### Description of the task:
Starting at the line below that contains "X004070Y004781D01*", print each line through the end of the records exactly as it appears.

======== Data in this exercise

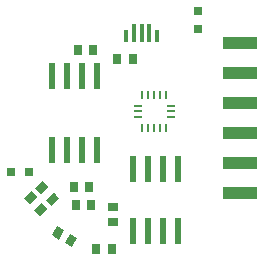
<source format=gtp>
G75*
G70*
%OFA0B0*%
%FSLAX24Y24*%
%IPPOS*%
%LPD*%
%AMOC8*
5,1,8,0,0,1.08239X$1,22.5*
%
%ADD10R,0.0197X0.0866*%
%ADD11R,0.1181X0.0394*%
%ADD12R,0.0110X0.0276*%
%ADD13R,0.0276X0.0110*%
%ADD14R,0.0138X0.0433*%
%ADD15R,0.0138X0.0591*%
%ADD16R,0.0354X0.0276*%
%ADD17R,0.0276X0.0354*%
%ADD18R,0.0315X0.0315*%
%ADD19R,0.0240X0.0870*%
D10*
X004020Y006182D03*
X004520Y006182D03*
X005020Y006182D03*
X005520Y006182D03*
X005520Y008665D03*
X005024Y008665D03*
X004524Y008665D03*
X004024Y008665D03*
D11*
X010290Y008778D03*
X010290Y009778D03*
X010290Y007778D03*
X010290Y006778D03*
X010290Y005778D03*
X010290Y004778D03*
D12*
X007817Y006927D03*
X007620Y006927D03*
X007423Y006927D03*
X007227Y006927D03*
X007030Y006927D03*
X007030Y008030D03*
X007227Y008030D03*
X007423Y008030D03*
X007620Y008030D03*
X007817Y008030D03*
D13*
X007975Y007675D03*
X007975Y007479D03*
X007975Y007282D03*
X006872Y007282D03*
X006872Y007479D03*
X006872Y007675D03*
D14*
X006498Y010002D03*
X007522Y010002D03*
D15*
X007266Y010081D03*
X007010Y010081D03*
X006754Y010081D03*
D16*
X006061Y004294D03*
X006061Y003782D03*
D17*
G36*
X004189Y003655D02*
X004425Y003514D01*
X004243Y003211D01*
X004007Y003352D01*
X004189Y003655D01*
G37*
G36*
X004628Y003392D02*
X004864Y003251D01*
X004682Y002948D01*
X004446Y003089D01*
X004628Y003392D01*
G37*
X005498Y002880D03*
X006010Y002880D03*
X005329Y004349D03*
X004817Y004349D03*
X004750Y004975D03*
X005262Y004975D03*
G36*
X004070Y004781D02*
X004255Y004576D01*
X003994Y004339D01*
X003809Y004544D01*
X004070Y004781D01*
G37*
G36*
X003727Y005161D02*
X003912Y004956D01*
X003651Y004719D01*
X003466Y004924D01*
X003727Y005161D01*
G37*
G36*
X003352Y004828D02*
X003534Y004620D01*
X003268Y004388D01*
X003086Y004596D01*
X003352Y004828D01*
G37*
G36*
X003689Y004443D02*
X003871Y004235D01*
X003605Y004003D01*
X003423Y004211D01*
X003689Y004443D01*
G37*
X006191Y009215D03*
X006703Y009215D03*
X005392Y009534D03*
X004880Y009534D03*
D18*
X008896Y010238D03*
X008896Y010829D03*
X003242Y005451D03*
X002652Y005451D03*
D19*
X006705Y005560D03*
X007205Y005560D03*
X007705Y005560D03*
X008205Y005560D03*
X008205Y003500D03*
X007705Y003500D03*
X007205Y003500D03*
X006705Y003500D03*
M02*

</source>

================

### The answer:
X004070Y004781D01*
G37*
G36*
X003727Y005161D02*
X003912Y004956D01*
X003651Y004719D01*
X003466Y004924D01*
X003727Y005161D01*
G37*
G36*
X003352Y004828D02*
X003534Y004620D01*
X003268Y004388D01*
X003086Y004596D01*
X003352Y004828D01*
G37*
G36*
X003689Y004443D02*
X003871Y004235D01*
X003605Y004003D01*
X003423Y004211D01*
X003689Y004443D01*
G37*
X006191Y009215D03*
X006703Y009215D03*
X005392Y009534D03*
X004880Y009534D03*
D18*
X008896Y010238D03*
X008896Y010829D03*
X003242Y005451D03*
X002652Y005451D03*
D19*
X006705Y005560D03*
X007205Y005560D03*
X007705Y005560D03*
X008205Y005560D03*
X008205Y003500D03*
X007705Y003500D03*
X007205Y003500D03*
X006705Y003500D03*
M02*

</source>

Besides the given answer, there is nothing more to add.